I also perform concerts with my wife, Debi Loach, in orchestral and chamber music. We met in college and it's always great to rehearse and perform music with her. I have a number of non-musical interests as well including aviation, and I went through a big sports phase as well. Movies used to interest me as a kid and in fact, the music to Star Wars just happened to come out when I started learning percussion. I wore that record out from so much listening and it was amazing to meet John Williams here recently when we performed his music for the opening Gala. Nowadays, I've taken more of an interest in nature, animals, the environment, and weather.
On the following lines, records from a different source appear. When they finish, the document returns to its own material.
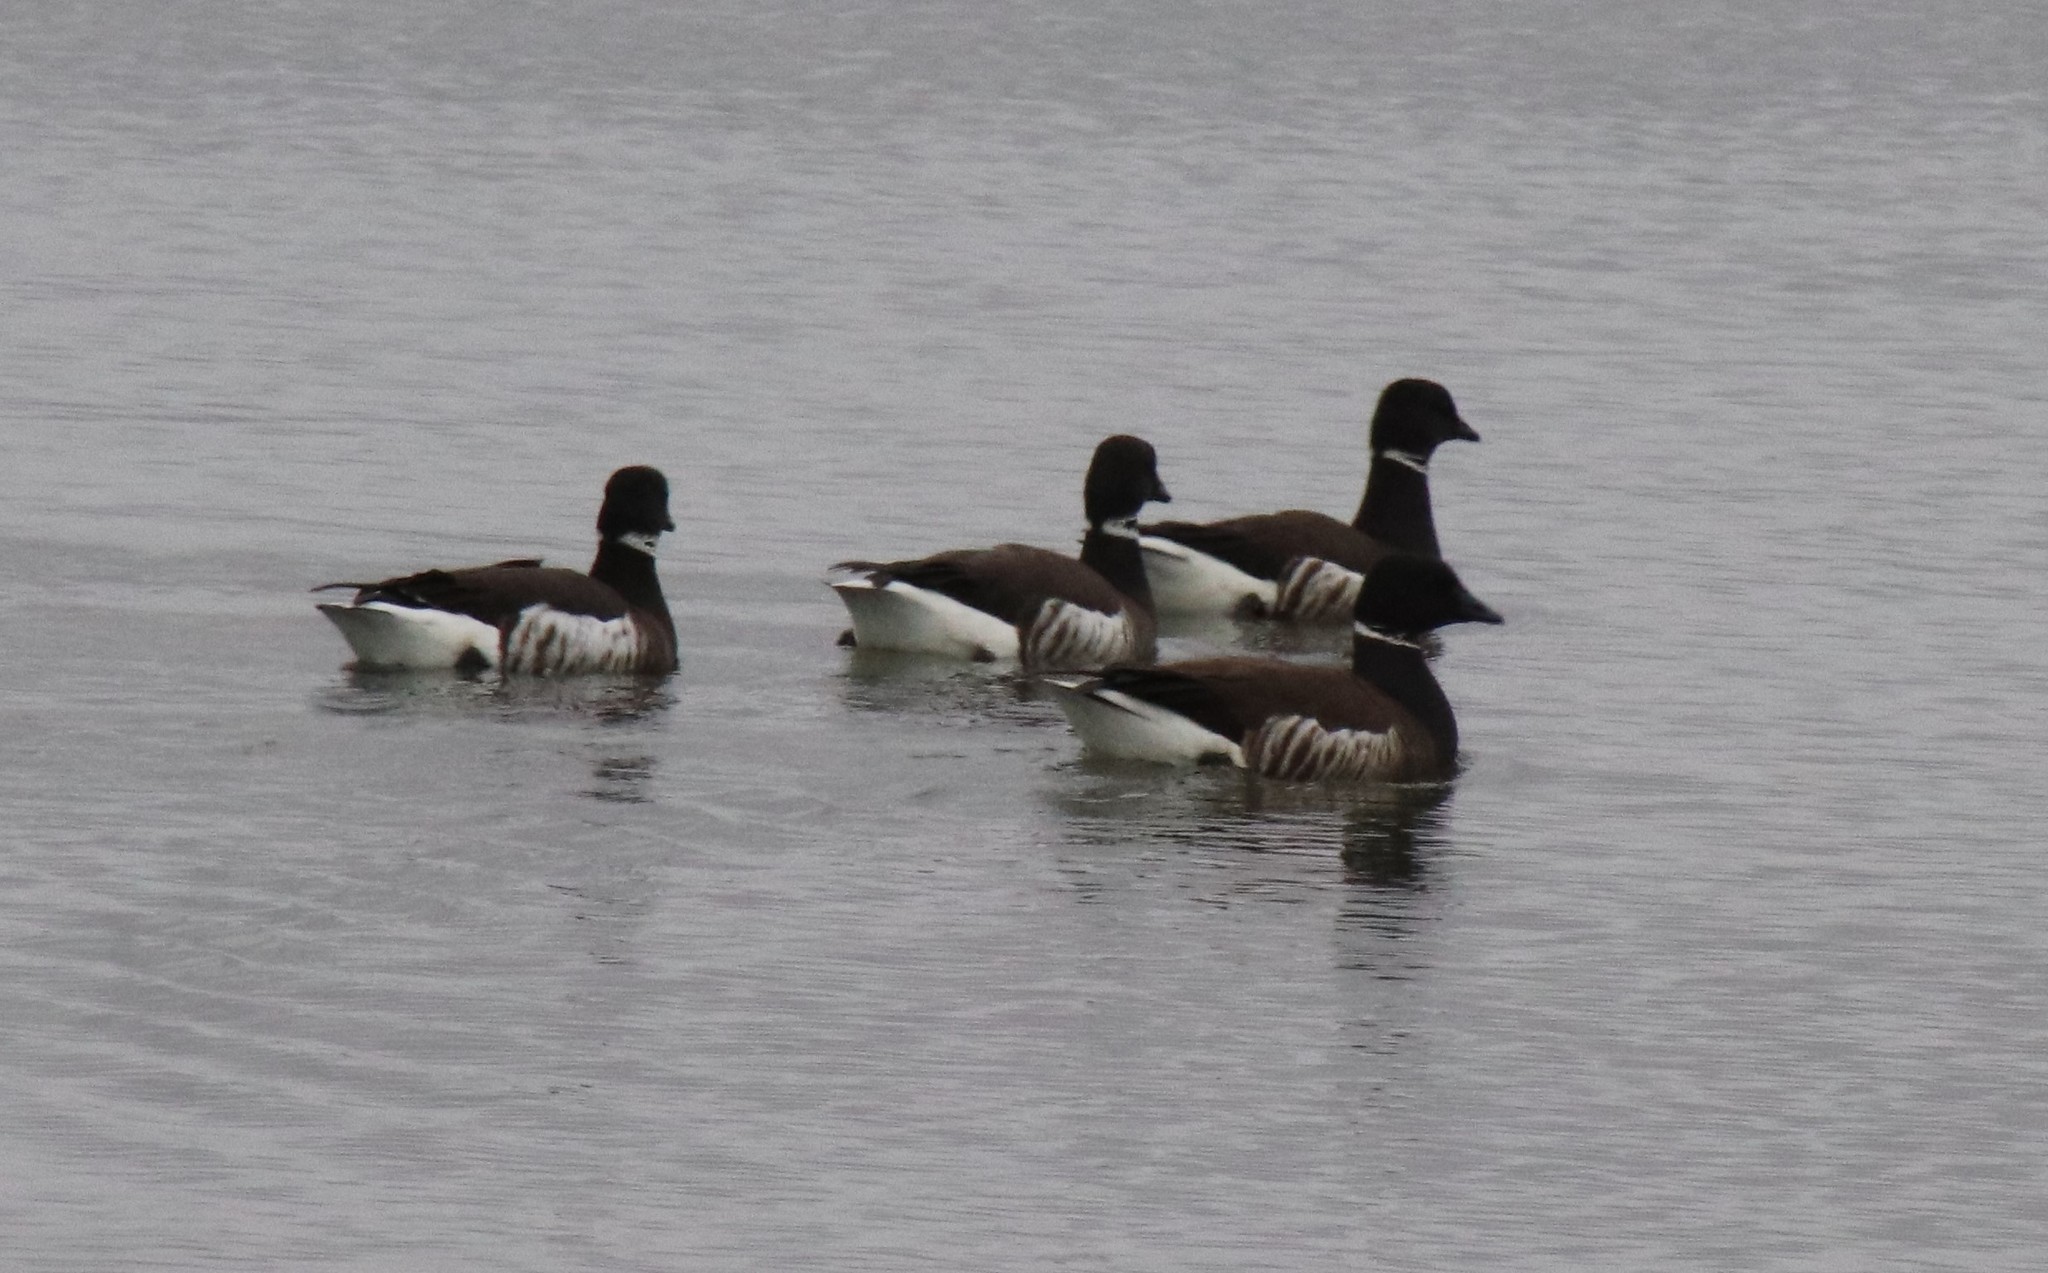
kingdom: Animalia
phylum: Chordata
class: Aves
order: Anseriformes
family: Anatidae
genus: Branta
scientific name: Branta bernicla
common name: Brant goose
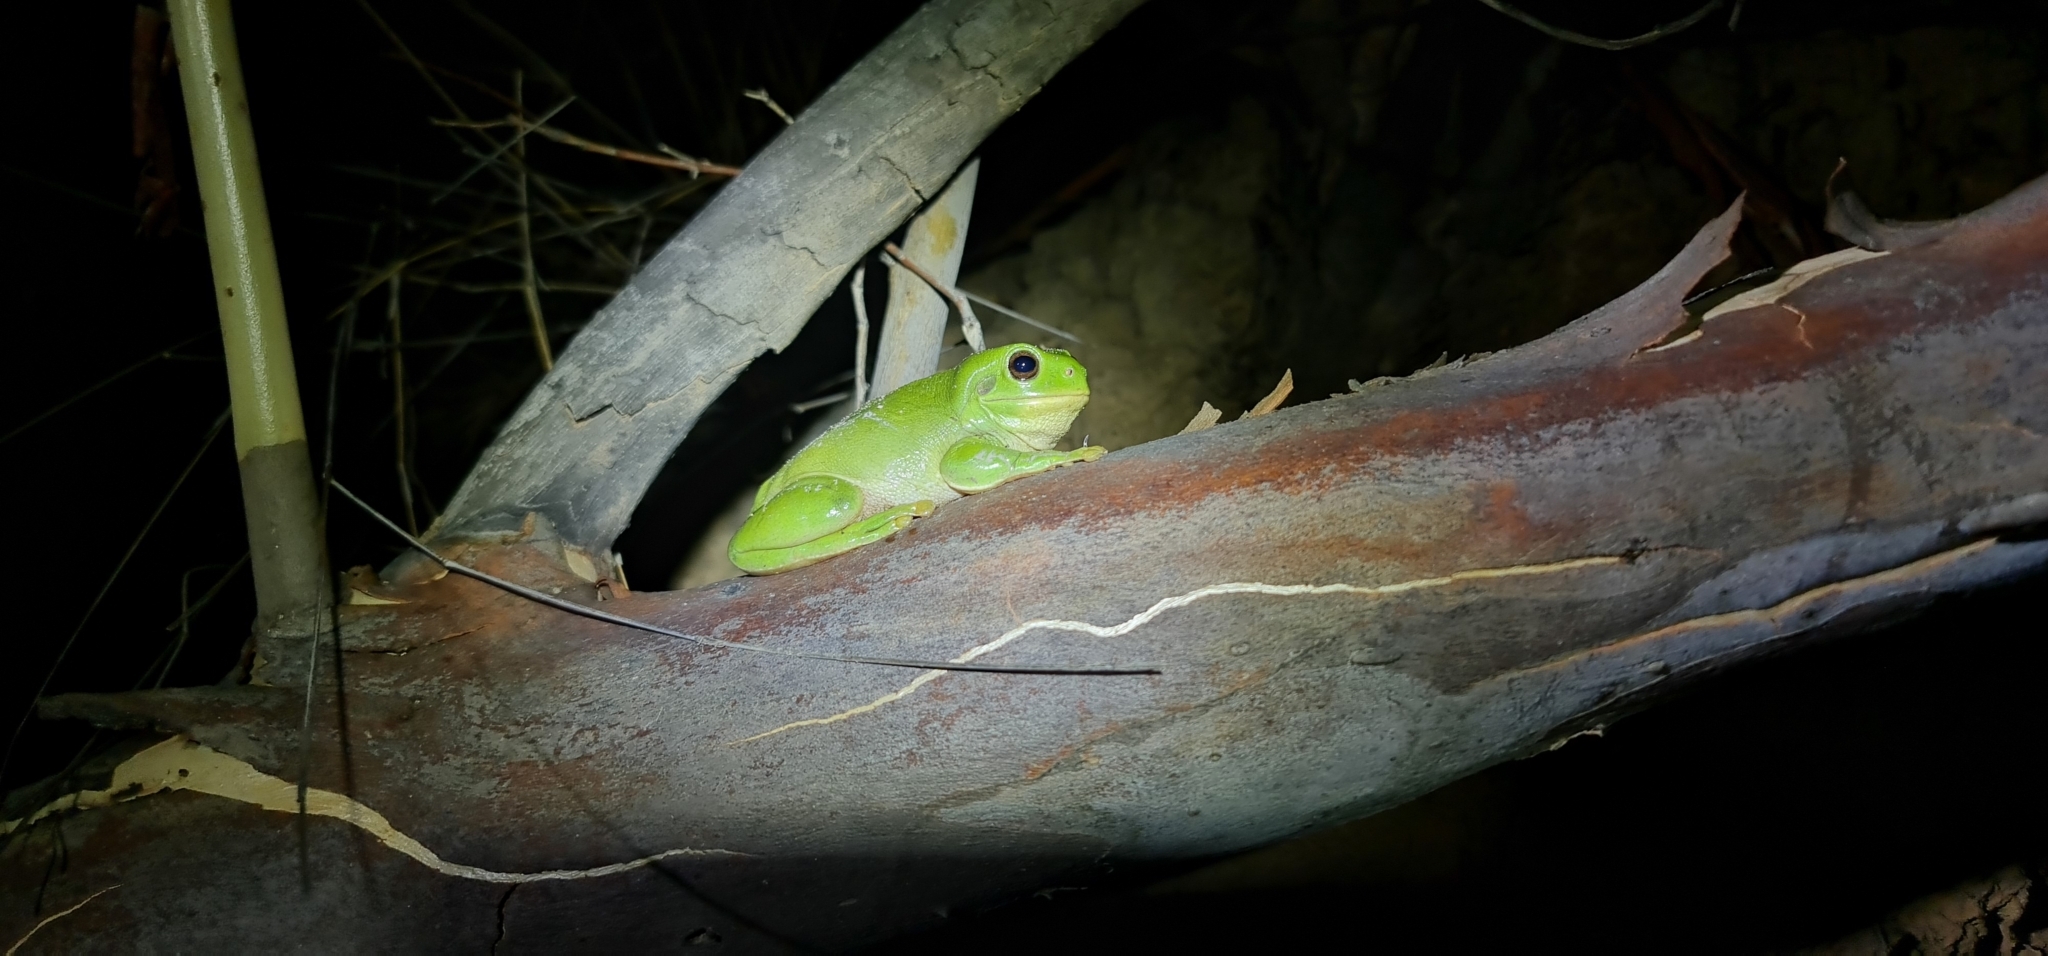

I love being outside (mostly when it's warm), and I've been known to do the occasional stargazing as well.

𝙏𝙝𝙖𝙣𝙠 𝙮𝙤𝙪 𝙨𝙤 𝙢𝙪𝙘𝙝 𝙛𝙤𝙧 𝙮𝙤𝙪𝙧 𝙩𝙞𝙢𝙚! 𝘼𝙣𝙮 𝙥𝙖𝙧𝙩𝙞𝙣𝙜 𝙬𝙤𝙧𝙙𝙨?

It's been great sharing some of my life interests with you and hope to see everyone at our concerts in the near future. The audience is so crucial to music-making. I have a lot of great recordings but it's not the same experience as performing live and it's always a thrill to engage in music at the highest level.